I know all off that, and more, however, it would be much simpler if the records, matching the criteria could be available in the long term data and /or retrieved with a simple sqlite3 query.

The logs rotate every day, the database can hold information up to 365 days (MAXDBDAYS=)

If I want to do this the hard way, I'll simply enable logging for the relevant rules on the firewall, what I'm looking for is a single point of administration for DNS, hence the database, possibly the web interface (query log / long term query data)

jfb · October 25, 2021, 7:11pm

In my opinion, this is best done with your firewall. Pi-hole is not intended to be (nor should it become) a network DNS administration tool.

Coro · October 26, 2021, 2:22pm

I have seen the argument in other places: Every addition to the database should be well justified because it will cause the database to grow significantly. Say an IP address has 15 bytes like 192.168.0.123 (yes, it will be a lot worse for IPv6!). And you have usual 50,000 queries per day, this means 365 * 50,000 * 15 bytes = 273 MB of extra needed space. This does not include any bookkeeping bytes which are surely required in the database. If your system would be using ULA IPv6 addresses, this will already add 1.5 GB on top for a small network. And when you see 200,000 queries per day (active home network), this can already be 6 GB of extra disk space needed to store this.

These are quite extreme numbers for something I'd agree on to be the edge-case of the edge-case. I recall having seen you set the database lifetime to one day elsewhere so the database growth may be minimal for you but not for the default settings user. You could do this daily by examining the pihole.log file, instead. Especially since you seem only concerned about the clients but no other query details.

jpgpi250 · October 26, 2021, 7:35pm

You are assuming things are stored in the query table, additional field, the full IPv4 or IPv6 address, I assume a lot of database designers would agree this isn't a pretty design.
You could very easely create a new database table, holding all IP addresses of the machine it is running on (less than 10 on an average macihine), than in the query table, use the ID of the IP in the new table, as a reference.

I'm don't know where you get the information on the number of queries an average pihole receives per day, however, the number of queries my pihole processes per day is significattly lower.

__Data segment__

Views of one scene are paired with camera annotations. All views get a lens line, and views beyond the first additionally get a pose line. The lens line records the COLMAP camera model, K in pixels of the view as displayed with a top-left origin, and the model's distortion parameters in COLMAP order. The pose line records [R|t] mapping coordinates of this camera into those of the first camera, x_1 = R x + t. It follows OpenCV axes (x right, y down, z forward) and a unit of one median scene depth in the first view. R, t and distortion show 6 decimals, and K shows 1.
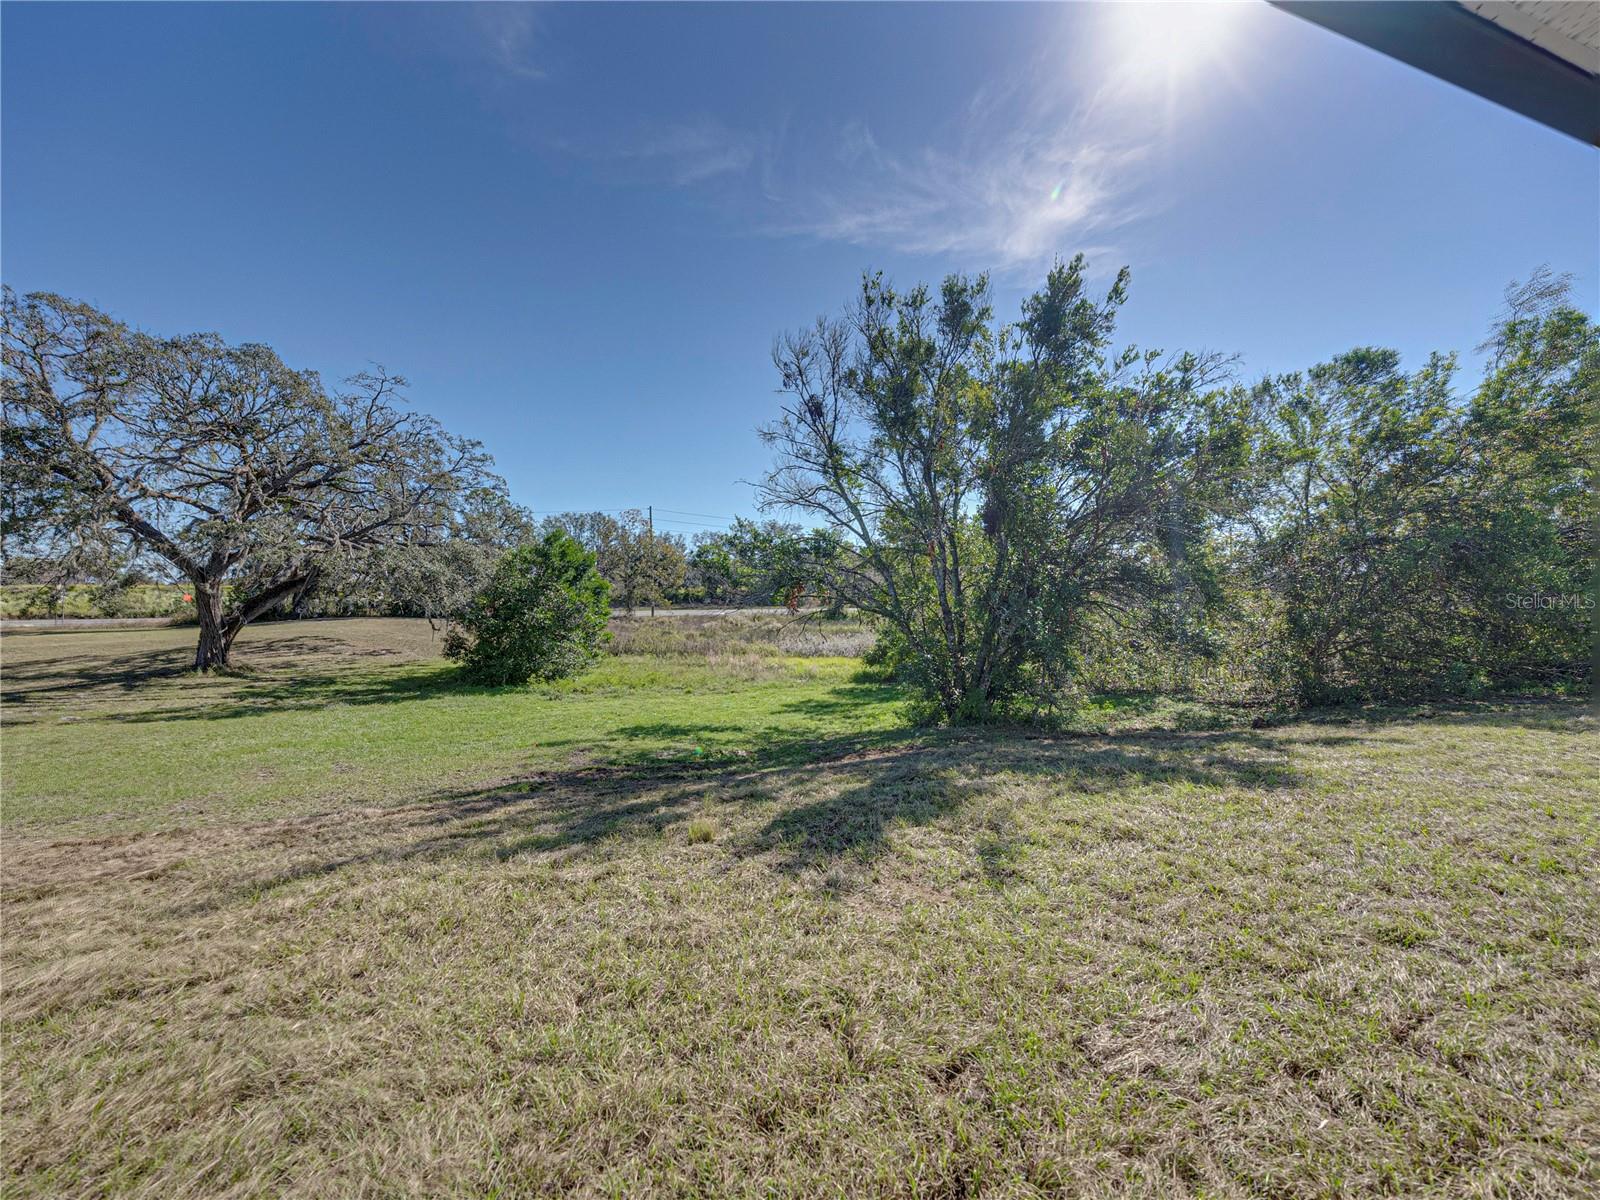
lens RADIAL K [[618.1, 0, 800.4], [0, 618.1, 593.8], [0, 0, 1]] dist [-0.000071, 0.000132]
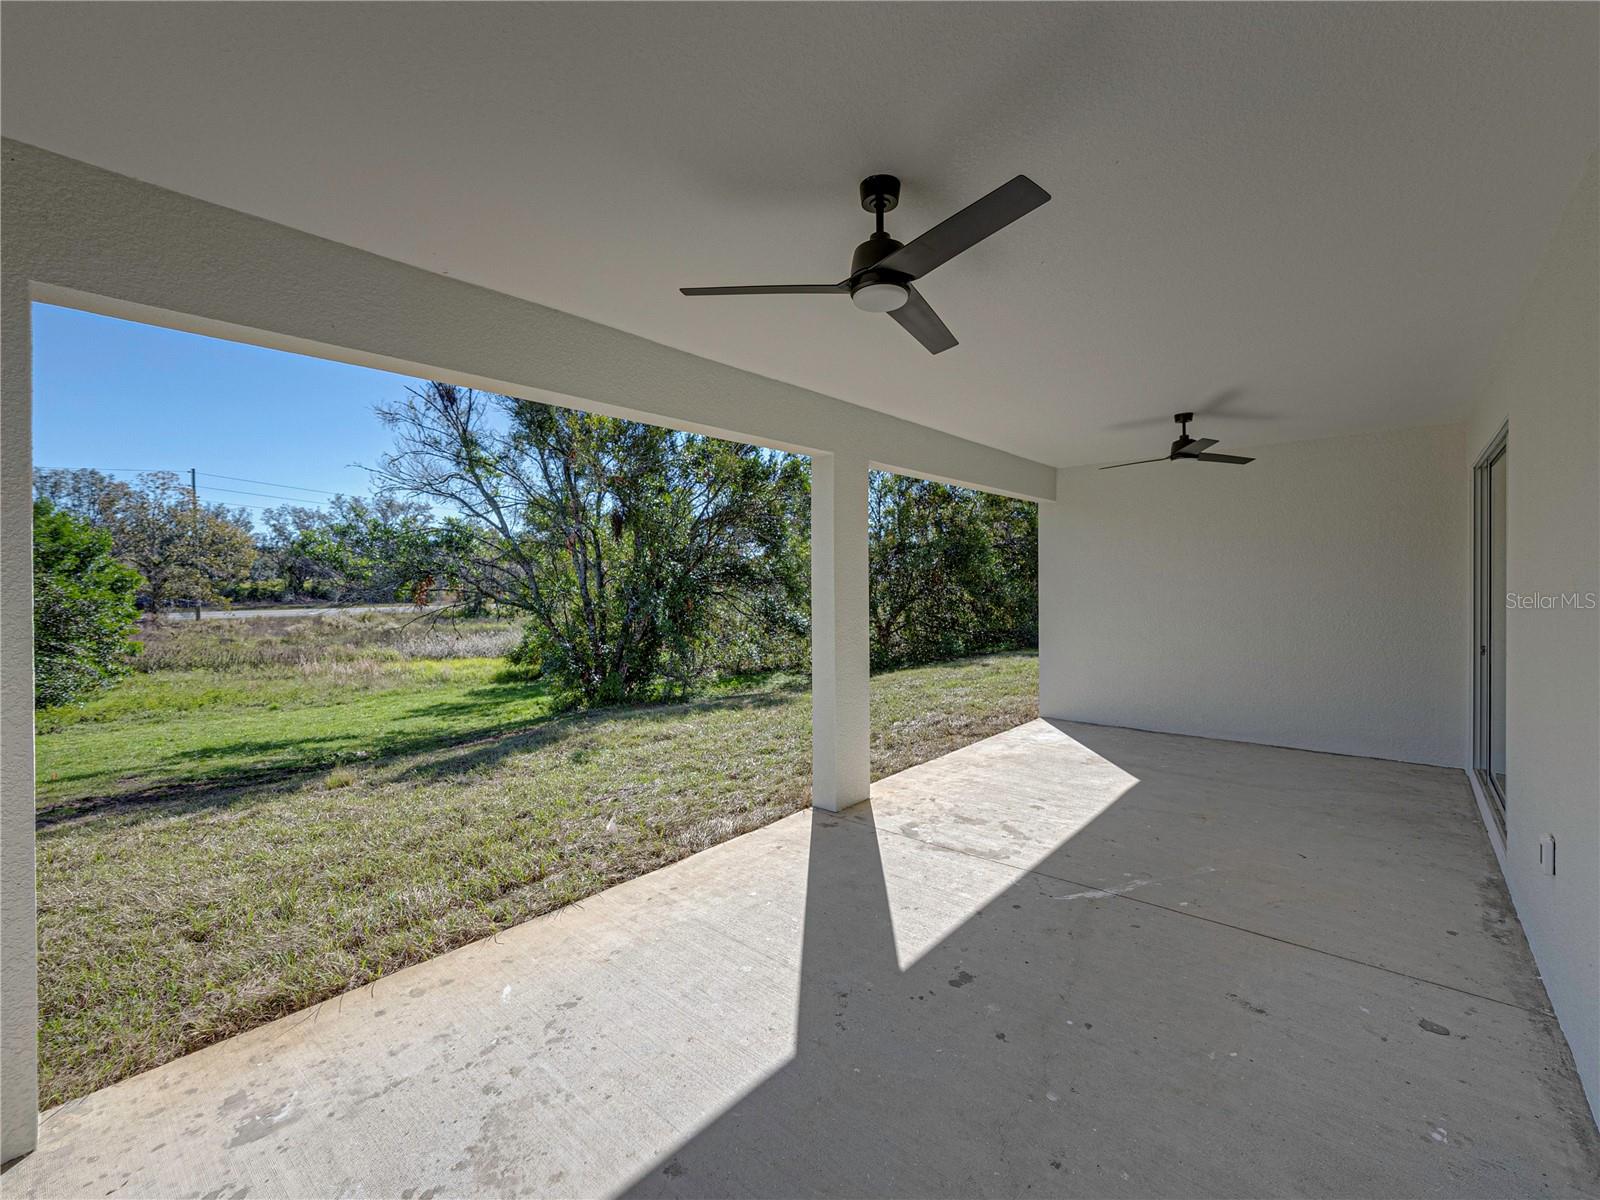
lens RADIAL K [[667.8, 0, 800.2], [0, 667.8, 584.2], [0, 0, 1]] dist [-0.000762, -0.000039]
pose [[0.873734, -0.004351, 0.486385, -0.001433], [0.005984, 0.999980, -0.001804, 0.000422], [-0.486367, 0.004486, 0.873743, -0.163975]]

__Problems to solve__
1) Reproduce the Pi-hole thread's wording between "The logs rotate" and "DNS administration tool.", inclusive.
2) For each statement, answer yes or no on whether the Pi-hole thread supports it, and quote the thread's words that decide it. (a) The database can keep information for up to 365 days. (b) jfb believes Pi-hole should become a network DNS administration tool. (c) The logs rotate every day.

__Exercise results__
1)
The logs rotate every day, the database can hold information up to 365 days (MAXDBDAYS=)

If I want to do this the hard way, I'll simply enable logging for the relevant rules on the firewall, what I'm looking for is a single point of administration for DNS, hence the database, possibly the web interface (query log / long term query data)

jfb · October 25, 2021, 7:11pm

In my opinion, this is best done with your firewall. Pi-hole is not intended to be (nor should it become) a network DNS administration tool.

2)
(a) Yes: "the database can hold information up to 365 days (MAXDBDAYS=)"
(b) No: "Pi-hole is not intended to be (nor should it become) a network DNS administration tool."
(c) Yes: "The logs rotate every day"